The lira weakened against the dollar by as far as 13.15 in earlier trading before edging back to 12.55.

The currency has hit record lows in 11 consecutive sessions. There is widespread criticism from those who are calling for action to reverse the slide in the currency, despite Erdogan defending the central bank's monetary policy. EMRG FRX After several changes in the central bank's personnel, Recep Erdogan has now found a central bank chief who obeys and lowers interest rates as desired. This approach is somewhat unorthodox, according to Moritz Paysen, FX trader at Berenberg, given the high inflation of over 20%.

The November Federal Reserve Open Market Committee FOMC meeting was held on Wednesday at 96.666 and the U.S. dollar index touched a fresh 16 month high on Wednesday at 96.666 after a surge that followed the re-election of Fed Chair Jerome Powell.

Even if the FOMC minutes take place before the U.S. inflation surge, there will be a strong argument in favor of tapering and earlier tightening, ING told clients.

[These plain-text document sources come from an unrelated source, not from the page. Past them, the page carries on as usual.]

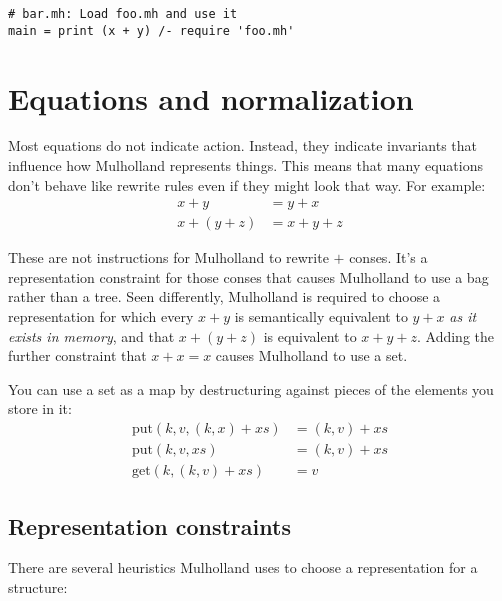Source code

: \documentclass{report}
\begin{document}
\begin{verbatim}
# bar.mh: Load foo.mh and use it
main = print (x + y) /- require 'foo.mh'
\end{verbatim}

\chapter{Equations and normalization}
  Most equations do not indicate action. Instead, they indicate invariants that influence how Mulholland represents things. This means that many equations don't behave like rewrite rules even
  if they might look that way. For example:
\begin{align*}
x + y       & = y + x \\
x + (y + z) & = x + y + z
\end{align*}

  These are not instructions for Mulholland to rewrite $+$ conses. It's a representation constraint for those conses that causes Mulholland to use a bag rather than a tree. Seen differently,
  Mulholland is required to choose a representation for which every $x + y$ is semantically equivalent to $y + x$ {\em as it exists in memory}, and that $x + (y + z)$ is equivalent to $x + y +
  z$. Adding the further constraint that $x + x = x$ causes Mulholland to use a set.

  You can use a set as a map by destructuring against pieces of the elements you store in it:
\begin{align*}
\textrm{put}(k, v, (k, x) + xs) & = (k, v) + xs \\
\textrm{put}(k, v, xs)          & = (k, v) + xs \\
\textrm{get}(k, (k, v) + xs)    & = v
\end{align*}

\section{Representation constraints}
    There are several heuristics Mulholland uses to choose a representation for a structure:
\end{document}

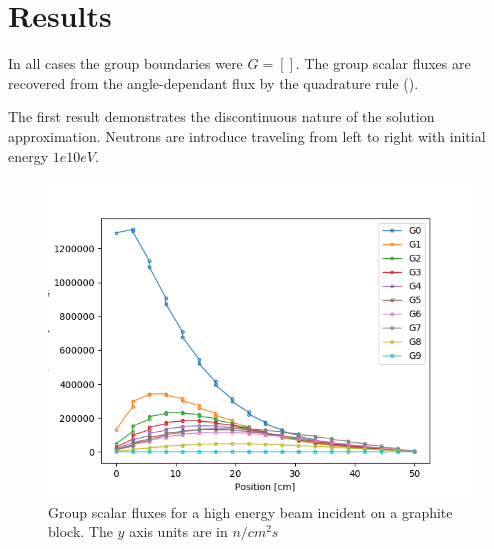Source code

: \section{Results}

In all cases the group boundaries were $G = []$.
The group scalar fluxes are recovered from the angle-dependant flux by the quadrature rule ().

The first result demonstrates the discontinuous nature of the solution approximation.  Neutrons are introduce traveling from left to right with initial energy $1e10eV$.

\begin{figure}[!htbp]
\centering
\includegraphics[width=12cm]{results/scflux_graphite_beam_1.png}
\caption{Group scalar fluxes for a high energy beam incident on a graphite block. The $y$ axis units are in $n/cm^2s$}
\label{single_ele}
\end{figure}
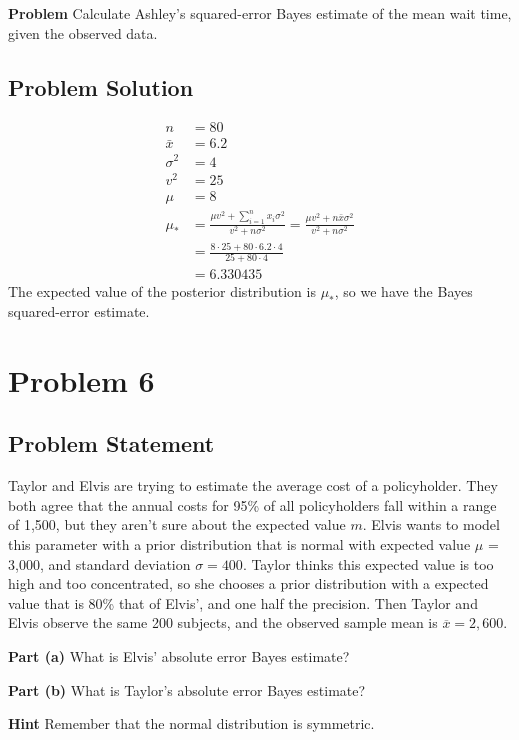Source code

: \documentclass[12pt]{article}
\theoremstyle{definition}
\begin{document}
\bigskip
\noindent
{\bf Problem} Calculate Ashley's squared-error Bayes estimate of the mean wait time, given the observed data.


\subsection*{Problem Solution}
\begin{align*}
n &= 80\\
\bar{x} &= 6.2\\
\sigma^2 &= 4\\
v^2 &= 25\\
\mu &= 8\\
\mu_{*} &= \frac{\mu v^2 + \sum_{i=1}^n x_i \sigma^2}{v^2 + n\sigma^2} = \frac{\mu v^2 + n \bar{x}\sigma^2}{v^2 + n\sigma^2}\\
&= \frac{8 \cdot 25 + 80 \cdot 6.2 \cdot 4}{25 + 80 \cdot 4}\\
&= 6.330435
\end{align*}
The expected value of the posterior distribution is $\mu_*$, so we have the Bayes squared-error estimate.


\newpage
\section*{Problem 6}

\subsection*{Problem Statement}

Taylor and Elvis are trying to estimate the average cost of a policyholder. They both agree that the annual costs for 95\% of all policyholders fall within a range of 1,500, but they aren't sure about the expected value $m$. Elvis wants to model this parameter with a prior distribution that is normal with expected value $\mu$ = 3,000, and standard deviation $\sigma = 400$. Taylor thinks this expected value is too high and too concentrated, so she chooses a prior distribution with a expected value that is 80\% that of Elvis', and one half the precision. Then Taylor and Elvis observe the same 200 subjects, and the observed sample mean is $\overline{x} = 2,600$.

\bigskip
\noindent
{\bf Part (a)} What is Elvis' absolute error Bayes estimate?

\bigskip
\noindent
{\bf Part (b)} What is Taylor's absolute error Bayes estimate?

\bigskip
\noindent
{\bf Hint} Remember that the normal distribution is symmetric.
\end{document}

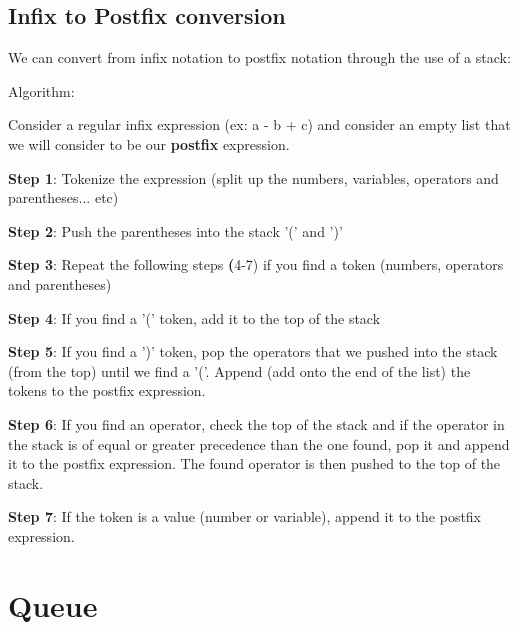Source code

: \documentclass[11pt,a4paper,english]{paper}
\begin{document}
\subsection{Infix to Postfix conversion}

We can convert from infix notation to postfix notation through the use of a stack:
\bigskip

\begin{bbox}{Algorithm:} {

  Consider a regular infix expression (ex: a - b + c) and consider an empty list that we will consider to be our \textbf{postfix} expression.

  \bigskip
    \begin{itemize} {
        \item \textbf{Step 1}: Tokenize the expression (split up the numbers, variables, operators and parentheses... etc)

  \item \textbf{Step 2}: Push the parentheses into the stack '(' and ')'

  \item \textbf{Step 3}: Repeat the following steps \textbf(4-7) if you find a token (numbers, operators and parentheses)

  \item \textbf{Step 4}: If you find a '(' token, add it to the top of the stack

  \item \textbf{Step 5}: If you find a ')' token, pop the operators that we pushed into the stack (from the top) until we find a '('. Append (add onto the end of the list) the tokens to the postfix expression.

  \item \textbf{Step 6}: If you find an operator, check the top of the stack and if the operator in the stack is of equal or greater precedence than the one found, pop it and append it to the postfix expression. The found operator is then pushed to the top of the stack.

  \item \textbf{Step 7}: If the token is a value (number or variable), append it to the postfix expression.
}\end{itemize}
  \bigskip


}\end{bbox}

\section{Queue}
\end{document}
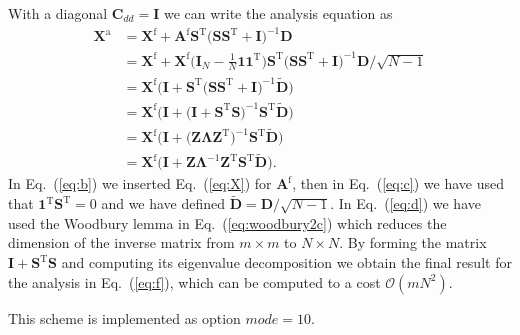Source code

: \documentclass[11pt]{article}
\newcommand{\rmT}{\mathrm{T}}
\newcommand{\rmf}{\mathrm{f}}
\newcommand{\rma}{\mathrm{a}}
\newcommand{\calO}{\mathcal{O}}
\newcommand{\bmEN}{\mathbf{1}}
\newcommand{\bIenen}{\Big(\bmI_N-\frac{1}{N} \bmEN\bmEN^\rmT\Big)}
\newcommand{\bmLambda}{\boldsymbol{\Lambda}}
\newcommand{\bmA}{{\mathbf{A}}}
\newcommand{\bmC}{{\mathbf{C}}}
\newcommand{\bmD}{{\mathbf{D}}}
\newcommand{\bmI}{{\mathbf{I}}}
\newcommand{\bmS}{{\mathbf{S}}}
\newcommand{\bmX}{{\mathbf{X}}}
\newcommand{\bmZ}{{\mathbf{Z}}}
\begin{document}
With a diagonal $\bmC_{dd} = \bmI$ we can write the analysis equation as 
%
\begin{align}
\bmX^\rma  &= \bmX^\rmf  + \bmA^\rmf          \bmS^\rmT \big( \bmS \bmS^\rmT + \bmI \big)^{-1} \bmD                                 \label{eq:a}\\
           &= \bmX^\rmf  + \bmX^\rmf \bIenen  \bmS^\rmT \big( \bmS \bmS^\rmT + \bmI \big)^{-1} \bmD \big/\sqrt{N-1}                 \label{eq:b}\\
           &= \bmX^\rmf  \Big( \bmI  +        \bmS^\rmT \big( \bmS \bmS^\rmT + \bmI \big)^{-1} \widetilde{\bmD}  \Big)              \label{eq:c}\\
           &= \bmX^\rmf  \Big( \bmI  +                  \big( \bmI + \bmS^\rmT \bmS \big)^{-1} \bmS^\rmT \widetilde{\bmD}  \Big)    \label{eq:d}\\
           &= \bmX^\rmf  \Big( \bmI  +                  \big( \bmZ \bmLambda \bmZ^\rmT \big)^{-1} \bmS^\rmT \widetilde{\bmD}  \Big) \label{eq:e}\\
           &= \bmX^\rmf  \Big( \bmI  +                        \bmZ \bmLambda^{-1} \bmZ^\rmT  \bmS^\rmT \widetilde{\bmD}  \Big).     \label{eq:f}
\end{align}
%
In Eq.~(\ref{eq:b}) we inserted Eq.~(\ref{eq:X}) for $\bmA^\rmf$,
then in Eq.~(\ref{eq:c}) we have used that $\bmEN^\rmT \bmS^\rmT =0$ and we have defined $\widetilde{\bmD} = \bmD/\sqrt{N-1}$.
In Eq.~(\ref{eq:d}) we have used the Woodbury lemma in Eq.~(\ref{eq:woodbury2c}) which reduces the dimension of the inverse matrix from $m\times m$ to $N \times N$.
By forming the matrix $ \bmI + \bmS^\rmT \bmS$ and computing its eigenvalue decomposition we obtain the final result for the analysis in Eq.~(\ref{eq:f}), which can 
be computed to a cost $\calO(mN^2)$.

This scheme is implemented as option $\textit{mode}=10$.
\end{document}
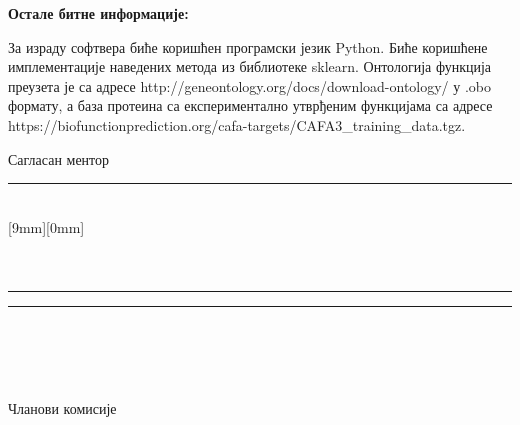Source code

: \documentclass[a4paper]{article}
\begin{document}
\begin{flushleft}
{\begin{minipage}[t][12cm]{17cm}
\textbf{Остале битне информације:}

За израду софтвера биће коришћен програмски језик Python. Биће коришћене имплементације наведених метода из библиотеке sklearn. Онтологија функција преузета је са адресе http://geneontology.org/docs/download-ontology/ у .obo формату, а база протеина са експериментално утврђеним функцијама са адресе  https://biofunctionprediction.org/cafa-targets/CAFA3\_training\_data.tgz.
\\


\end{minipage}
}
\end{flushleft}
\vspace{1cm}
Сагласан ментор  \\
\rule[4mm]{10cm}{.05mm} \hfill {} \\
\raisebox{1cm}%
[9mm][0mm]{} \\
\makebox[10cm]{ }\\
\vspace{-1cm}\\
\rule[2cm]{6.5cm}{.05mm} \hfill \rule[2cm]{6.5cm}{.05mm}\\
\vspace{-2.4cm}\\
\hfill {}\\
\vspace{-2cm}\\
\makebox[5.5cm]{}  Чланови комисије\\
\end{document}
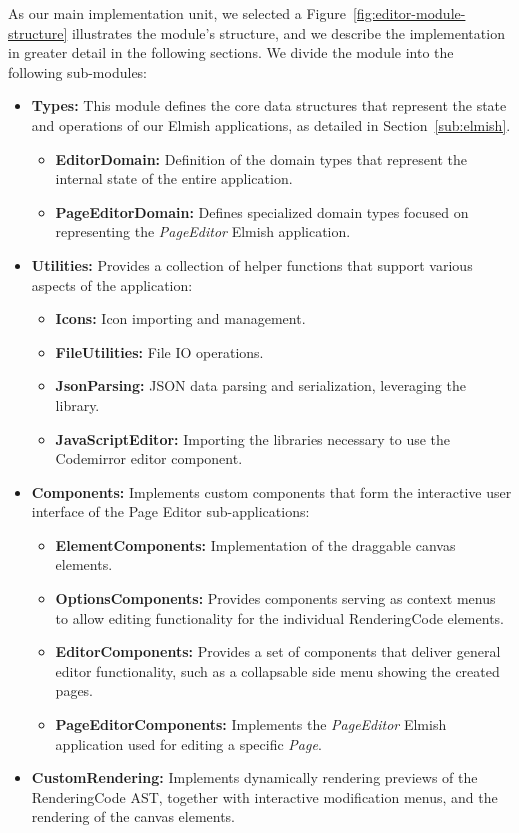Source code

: As our main implementation unit, we selected a
Figure~\ref{fig:editor-module-structure} illustrates the module's structure, and we describe the implementation in greater detail in the following sections.
We divide the module into the following sub-modules:
\begin{itemize}
	\item \textbf{Types:} This module defines the core data structures that represent the state and operations of our Elmish applications, as detailed in Section~\ref{sub:elmish}.
	      \begin{itemize}
		      \item \textbf{EditorDomain:} Definition of the domain types that represent the internal state of the entire application.
		      \item \textbf{PageEditorDomain:} Defines specialized domain types focused on representing the \emph{PageEditor} Elmish application.
	      \end{itemize}

	\item \textbf{Utilities:} Provides a collection of helper functions that support various aspects of the application:
	      \begin{itemize}
		      \item \textbf{Icons:} Icon importing and management.
		      \item \textbf{FileUtilities:} File IO operations.
		      \item \textbf{JsonParsing:} JSON data parsing and serialization, leveraging the \citet{simpleJson} library.
		      \item \textbf{JavaScriptEditor:} Importing the libraries necessary to use the Codemirror editor component.
	      \end{itemize}


	\item \textbf{Components:} Implements custom components that form the interactive user interface of the Page Editor sub-applications:
	      \begin{itemize}
		      \item \textbf{ElementComponents:} Implementation of the draggable canvas elements.
		      \item \textbf{OptionsComponents:} Provides components serving as context menus to allow editing functionality for the individual RenderingCode elements.
		      \item \textbf{EditorComponents:} Provides a set of components that deliver general editor functionality, such as a collapsable side menu showing the created pages.
		      \item \textbf{PageEditorComponents:} Implements the \emph{PageEditor} Elmish application used for editing a specific \emph{Page}.
	      \end{itemize}
	\item \textbf{CustomRendering:} Implements dynamically rendering previews of the RenderingCode AST, together with interactive modification menus, and the rendering of the canvas elements.
\end{itemize}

A slew of U.S. data, including jobless claims, growth and the Fed's preferred inflation measure, are due later on Wednesday ahead of the Thanksgiving holiday on Thursday.

The New Zealand dollar was lessened overnight after a smaller than expected rate hike.

The kiwi was the biggest mover in an otherwise quiet Asian session, falling by 0.4% to $0.6918 after the Reserve Bank of New Zealand lifted rates 25 basis points bps and raised its long-term cash rate projection by 50 bps.